◆ Given text ◆
______
I have a set of 1000 datapoints of measured concentrations that may include up to 300 values which are censored (below the detection limit that the lab could reliably measure). The range of detection limit values vary, such as <2, <3, <7 etc. My data is neither normal or log-normal, and I've used non-parametric tests to analyze it so far.

The information in the environmental-research literature about the use of kaplan-meier, or ROS estimators for real left-censored data primarily only compares overall statistics (i.e. mean, median, std. dev) between these different estimator methods.

I would like to use KM to generate individual values for those of my results which are below the detection limit. To date I've relied on whatever stats software may be available to me, but I cannot find this option presently.

Edit: What are the steps to generate values for the left-censored data (using KM)?

Is there a programs/software that I could apply to my dataset and then impute values based on KM? Ultimately I am interested in using these generated values for further multivariate analysis of my dataset, and thus need new individual values (as opposed to overall mean, median etc).

Any comments would be helpful. Thank you.
______
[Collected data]
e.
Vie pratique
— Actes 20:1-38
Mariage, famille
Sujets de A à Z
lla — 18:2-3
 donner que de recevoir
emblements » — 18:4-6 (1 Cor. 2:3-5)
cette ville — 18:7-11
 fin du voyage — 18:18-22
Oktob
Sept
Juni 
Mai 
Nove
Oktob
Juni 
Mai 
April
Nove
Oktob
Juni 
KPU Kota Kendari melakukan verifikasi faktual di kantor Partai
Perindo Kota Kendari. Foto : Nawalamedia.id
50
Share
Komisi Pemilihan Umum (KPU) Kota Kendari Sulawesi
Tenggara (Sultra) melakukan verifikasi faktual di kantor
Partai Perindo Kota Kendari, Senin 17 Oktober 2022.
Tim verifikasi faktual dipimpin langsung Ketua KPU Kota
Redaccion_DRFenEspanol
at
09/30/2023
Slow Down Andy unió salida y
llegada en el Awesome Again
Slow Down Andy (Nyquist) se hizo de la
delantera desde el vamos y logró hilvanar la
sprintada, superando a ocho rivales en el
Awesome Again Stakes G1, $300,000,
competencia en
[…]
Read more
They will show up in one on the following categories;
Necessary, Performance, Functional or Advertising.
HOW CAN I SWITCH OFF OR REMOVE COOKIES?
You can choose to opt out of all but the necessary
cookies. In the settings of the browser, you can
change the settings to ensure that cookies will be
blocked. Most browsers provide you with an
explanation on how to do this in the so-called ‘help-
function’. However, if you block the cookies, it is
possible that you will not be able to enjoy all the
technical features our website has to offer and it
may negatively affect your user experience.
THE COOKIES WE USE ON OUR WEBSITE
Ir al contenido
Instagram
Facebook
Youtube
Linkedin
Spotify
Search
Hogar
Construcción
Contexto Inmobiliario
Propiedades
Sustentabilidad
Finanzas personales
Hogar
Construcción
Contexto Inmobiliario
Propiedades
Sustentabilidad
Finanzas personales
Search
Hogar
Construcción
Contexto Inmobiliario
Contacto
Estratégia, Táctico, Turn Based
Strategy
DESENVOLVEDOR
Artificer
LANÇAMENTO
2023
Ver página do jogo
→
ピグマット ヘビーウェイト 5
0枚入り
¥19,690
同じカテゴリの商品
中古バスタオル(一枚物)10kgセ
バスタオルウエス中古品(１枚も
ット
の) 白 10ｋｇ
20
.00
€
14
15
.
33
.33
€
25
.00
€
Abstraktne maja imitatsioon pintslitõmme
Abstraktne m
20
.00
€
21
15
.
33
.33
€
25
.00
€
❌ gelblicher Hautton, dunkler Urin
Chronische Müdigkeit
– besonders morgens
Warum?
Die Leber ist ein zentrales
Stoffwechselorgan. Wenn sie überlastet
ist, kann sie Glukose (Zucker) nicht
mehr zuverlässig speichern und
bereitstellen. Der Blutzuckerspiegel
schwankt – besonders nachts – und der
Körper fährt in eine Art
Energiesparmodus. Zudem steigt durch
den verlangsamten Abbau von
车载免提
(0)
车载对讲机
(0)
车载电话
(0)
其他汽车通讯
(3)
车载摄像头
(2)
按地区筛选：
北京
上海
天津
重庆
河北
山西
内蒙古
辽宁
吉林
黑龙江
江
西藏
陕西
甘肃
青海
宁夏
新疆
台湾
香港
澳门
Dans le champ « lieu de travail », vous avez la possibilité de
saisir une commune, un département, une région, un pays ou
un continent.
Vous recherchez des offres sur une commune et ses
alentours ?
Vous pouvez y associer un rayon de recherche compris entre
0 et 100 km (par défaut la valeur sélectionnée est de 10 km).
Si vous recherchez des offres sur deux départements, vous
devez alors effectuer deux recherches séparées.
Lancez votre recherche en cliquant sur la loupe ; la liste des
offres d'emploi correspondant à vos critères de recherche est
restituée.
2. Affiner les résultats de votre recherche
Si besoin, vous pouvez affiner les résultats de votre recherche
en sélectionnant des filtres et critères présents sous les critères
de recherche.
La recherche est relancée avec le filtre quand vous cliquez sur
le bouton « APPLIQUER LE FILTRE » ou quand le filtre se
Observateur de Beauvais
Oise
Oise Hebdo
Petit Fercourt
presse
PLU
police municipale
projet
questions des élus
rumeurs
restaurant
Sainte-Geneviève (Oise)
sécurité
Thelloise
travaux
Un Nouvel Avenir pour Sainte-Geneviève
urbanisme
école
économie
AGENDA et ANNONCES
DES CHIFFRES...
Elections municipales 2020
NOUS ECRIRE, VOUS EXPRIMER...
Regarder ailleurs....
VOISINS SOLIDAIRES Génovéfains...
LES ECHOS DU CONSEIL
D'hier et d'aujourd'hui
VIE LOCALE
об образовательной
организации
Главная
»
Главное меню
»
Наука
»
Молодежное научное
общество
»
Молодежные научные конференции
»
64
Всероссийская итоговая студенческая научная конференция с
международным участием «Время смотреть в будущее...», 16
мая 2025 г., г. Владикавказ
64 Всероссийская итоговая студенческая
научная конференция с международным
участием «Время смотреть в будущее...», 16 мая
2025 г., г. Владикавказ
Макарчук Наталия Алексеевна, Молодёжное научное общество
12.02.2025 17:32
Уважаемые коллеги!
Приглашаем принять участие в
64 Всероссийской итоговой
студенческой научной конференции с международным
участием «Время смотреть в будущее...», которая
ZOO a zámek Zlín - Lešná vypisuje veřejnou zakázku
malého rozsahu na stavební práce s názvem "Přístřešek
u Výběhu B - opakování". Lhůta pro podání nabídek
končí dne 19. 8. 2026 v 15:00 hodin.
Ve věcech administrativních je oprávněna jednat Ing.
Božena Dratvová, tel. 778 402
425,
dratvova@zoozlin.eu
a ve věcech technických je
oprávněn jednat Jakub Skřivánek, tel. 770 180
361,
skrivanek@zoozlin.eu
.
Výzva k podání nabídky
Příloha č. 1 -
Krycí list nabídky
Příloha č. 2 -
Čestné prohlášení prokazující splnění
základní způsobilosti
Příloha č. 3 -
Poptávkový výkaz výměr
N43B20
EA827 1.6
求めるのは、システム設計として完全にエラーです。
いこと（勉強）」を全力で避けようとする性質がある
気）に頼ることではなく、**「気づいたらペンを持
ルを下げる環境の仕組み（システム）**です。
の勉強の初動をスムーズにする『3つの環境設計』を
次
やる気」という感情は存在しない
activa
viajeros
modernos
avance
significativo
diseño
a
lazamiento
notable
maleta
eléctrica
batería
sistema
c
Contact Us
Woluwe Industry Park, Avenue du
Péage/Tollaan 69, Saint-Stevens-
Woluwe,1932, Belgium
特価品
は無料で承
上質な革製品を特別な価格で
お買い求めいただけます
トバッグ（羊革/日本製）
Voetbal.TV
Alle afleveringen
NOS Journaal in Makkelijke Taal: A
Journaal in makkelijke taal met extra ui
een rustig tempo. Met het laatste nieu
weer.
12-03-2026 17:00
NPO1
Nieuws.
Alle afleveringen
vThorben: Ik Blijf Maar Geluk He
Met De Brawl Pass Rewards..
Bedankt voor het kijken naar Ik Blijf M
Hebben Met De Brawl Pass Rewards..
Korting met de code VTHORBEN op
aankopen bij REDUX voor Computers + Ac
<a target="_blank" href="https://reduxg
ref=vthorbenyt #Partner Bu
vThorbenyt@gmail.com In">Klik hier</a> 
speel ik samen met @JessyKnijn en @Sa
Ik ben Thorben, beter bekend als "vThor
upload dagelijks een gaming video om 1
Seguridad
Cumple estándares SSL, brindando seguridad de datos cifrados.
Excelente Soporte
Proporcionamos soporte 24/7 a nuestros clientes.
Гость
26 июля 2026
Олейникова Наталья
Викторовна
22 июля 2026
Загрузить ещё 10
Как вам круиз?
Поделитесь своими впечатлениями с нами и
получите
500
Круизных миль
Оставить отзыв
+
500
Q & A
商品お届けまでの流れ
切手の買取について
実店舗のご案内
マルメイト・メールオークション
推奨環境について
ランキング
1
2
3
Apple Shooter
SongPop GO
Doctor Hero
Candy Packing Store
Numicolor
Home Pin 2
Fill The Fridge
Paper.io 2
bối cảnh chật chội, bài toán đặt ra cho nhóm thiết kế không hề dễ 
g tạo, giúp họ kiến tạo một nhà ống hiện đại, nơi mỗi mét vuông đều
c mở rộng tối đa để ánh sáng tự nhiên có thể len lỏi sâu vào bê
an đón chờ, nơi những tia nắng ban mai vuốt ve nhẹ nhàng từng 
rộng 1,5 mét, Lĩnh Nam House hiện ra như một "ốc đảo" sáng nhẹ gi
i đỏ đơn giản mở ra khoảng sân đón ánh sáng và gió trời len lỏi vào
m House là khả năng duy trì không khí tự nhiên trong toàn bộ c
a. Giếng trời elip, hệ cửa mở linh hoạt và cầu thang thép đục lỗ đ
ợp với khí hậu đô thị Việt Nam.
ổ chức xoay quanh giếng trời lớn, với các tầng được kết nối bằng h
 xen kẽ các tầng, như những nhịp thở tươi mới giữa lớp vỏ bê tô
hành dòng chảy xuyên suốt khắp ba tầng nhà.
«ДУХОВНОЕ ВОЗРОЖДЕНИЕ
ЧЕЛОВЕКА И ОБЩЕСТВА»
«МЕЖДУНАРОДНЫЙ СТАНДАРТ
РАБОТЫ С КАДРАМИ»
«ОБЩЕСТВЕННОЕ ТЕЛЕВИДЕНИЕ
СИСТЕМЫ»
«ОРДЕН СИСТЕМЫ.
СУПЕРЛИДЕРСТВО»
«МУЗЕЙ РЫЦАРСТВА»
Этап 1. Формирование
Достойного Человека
______
◆ Work order 1 ◆
Which detection limit values does the forum question give as examples?
◆ Work order 2 ◆
In the forum question, can you swap "detection limit" for "reporting limit" in everything from "I have a set" down to "data (using KM)?" and write that passage out?
◆ Work order 3 ◆
Answer these questions about the forum question:
(a) How many datapoints are in the set?
(b) Which field's literature is said to compare mainly overall statistics between estimator methods?
(c) What further analysis are the generated values meant for?

◆ Answer area 1 ◆
<2, <3, <7

◆ Answer area 2 ◆
I have a set of 1000 datapoints of measured concentrations that may include up to 300 values which are censored (below the reporting limit that the lab could reliably measure). The range of reporting limit values vary, such as <2, <3, <7 etc. My data is neither normal or log-normal, and I've used non-parametric tests to analyze it so far.

The information in the environmental-research literature about the use of kaplan-meier, or ROS estimators for real left-censored data primarily only compares overall statistics (i.e. mean, median, std. dev) between these different estimator methods.

I would like to use KM to generate individual values for those of my results which are below the reporting limit. To date I've relied on whatever stats software may be available to me, but I cannot find this option presently.

Edit: What are the steps to generate values for the left-censored data (using KM)?

◆ Answer area 3 ◆
(a) 1000
(b) Environmental research
(c) Multivariate analysis of the dataset